--- Problem to work on ---
From the line that contains "(776, 295) none -> [769,222,806,237] pin to" through the closing line of the entries, write out each line exactly; pictures stay out.

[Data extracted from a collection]
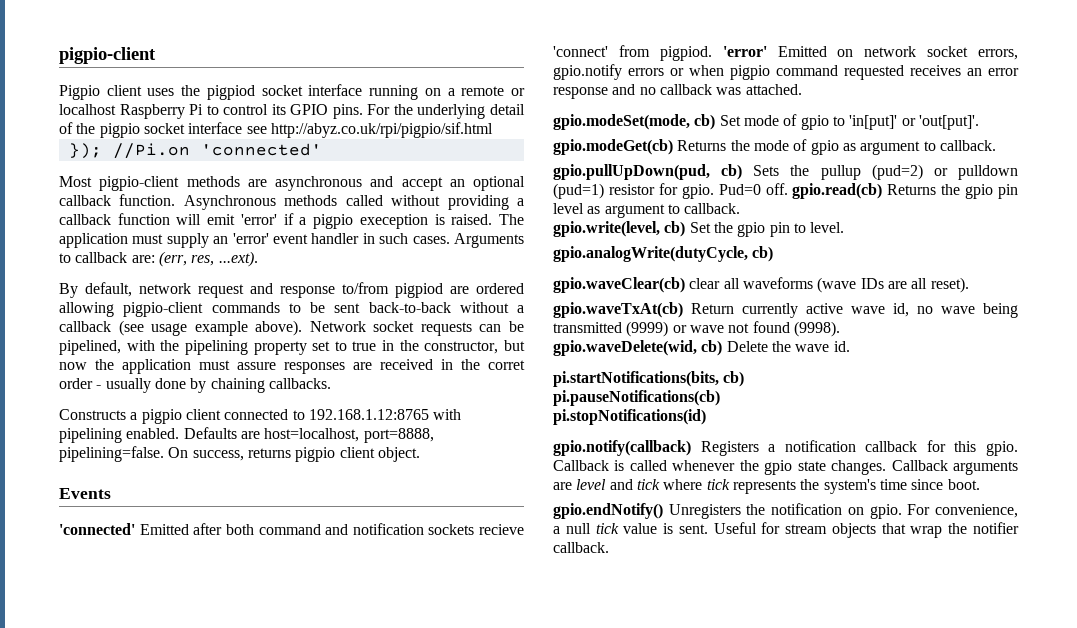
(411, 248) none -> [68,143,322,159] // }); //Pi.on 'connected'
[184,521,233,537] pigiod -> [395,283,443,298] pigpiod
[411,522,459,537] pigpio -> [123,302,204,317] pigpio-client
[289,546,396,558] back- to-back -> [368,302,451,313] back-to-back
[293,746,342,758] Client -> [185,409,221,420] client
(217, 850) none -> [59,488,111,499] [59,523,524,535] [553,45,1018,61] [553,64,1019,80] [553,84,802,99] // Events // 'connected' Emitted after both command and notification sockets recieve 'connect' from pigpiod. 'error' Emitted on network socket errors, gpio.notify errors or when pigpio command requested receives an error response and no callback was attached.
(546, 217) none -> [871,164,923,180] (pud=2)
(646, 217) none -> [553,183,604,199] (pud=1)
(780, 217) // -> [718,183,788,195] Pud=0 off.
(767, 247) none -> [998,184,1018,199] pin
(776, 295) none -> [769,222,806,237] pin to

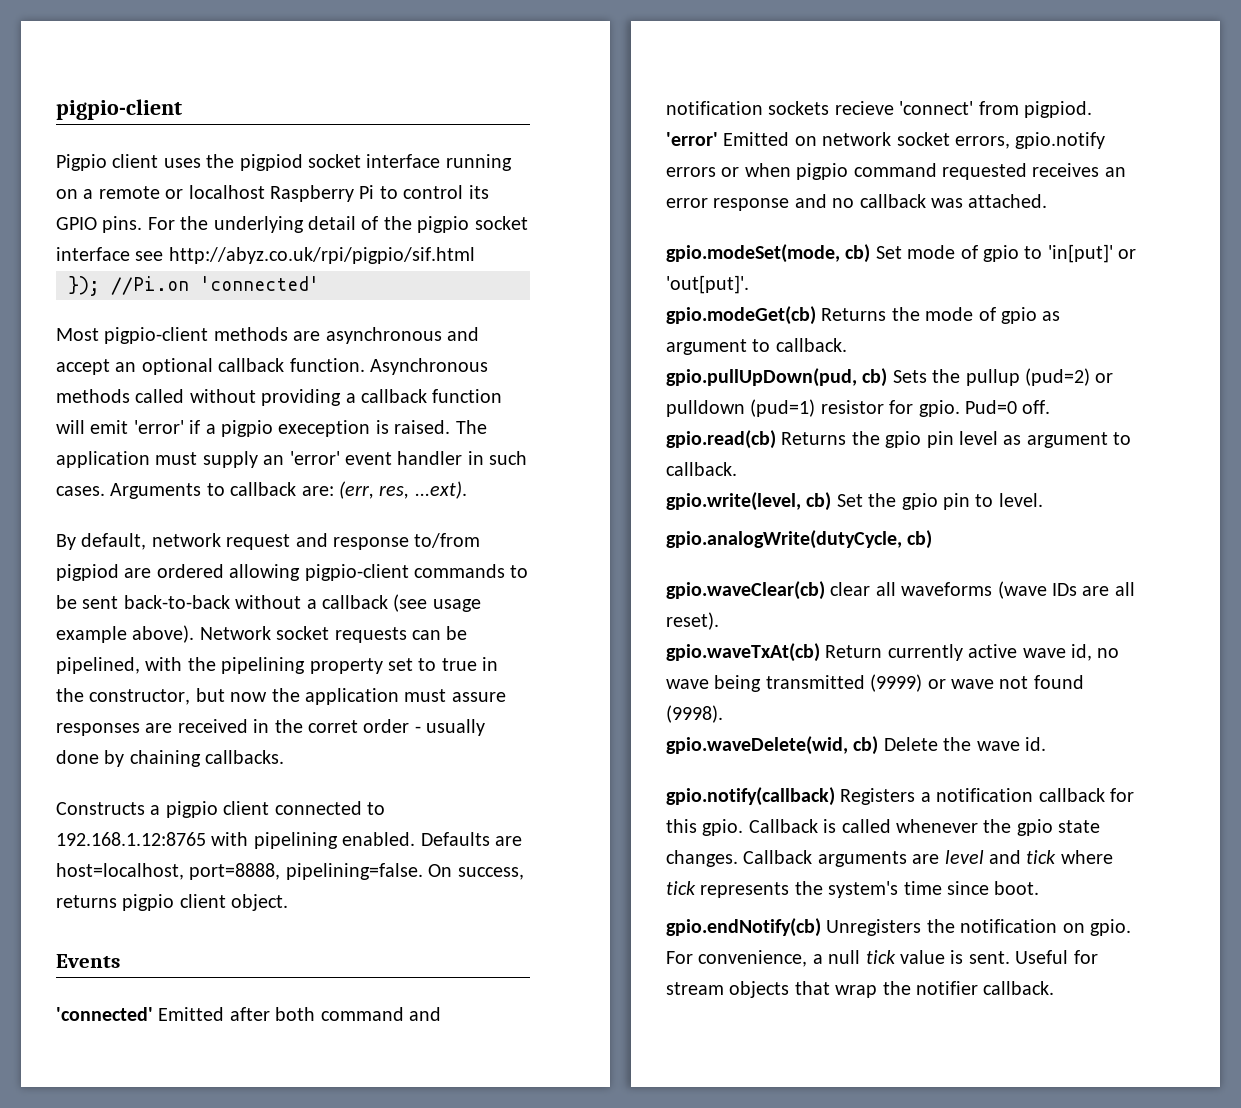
[553,371,745,387] [553,390,720,406] [553,409,706,425] // pi.startNotifications(bits, cb) // pi.pauseNotifications(cb) // pi.stopNotifications(id) -> (1046, 744) none
[553,503,663,519] gpio.endNotify() -> [666,918,821,937] gpio.endNotify(cb)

--- Answer section ---
(776, 295) none -> [769,222,806,237] pin to

[553,371,745,387] [553,390,720,406] [553,409,706,425] // pi.startNotifications(bits, cb) // pi.pauseNotifications(cb) // pi.stopNotifications(id) -> (1046, 744) none
[553,503,663,519] gpio.endNotify() -> [666,918,821,937] gpio.endNotify(cb)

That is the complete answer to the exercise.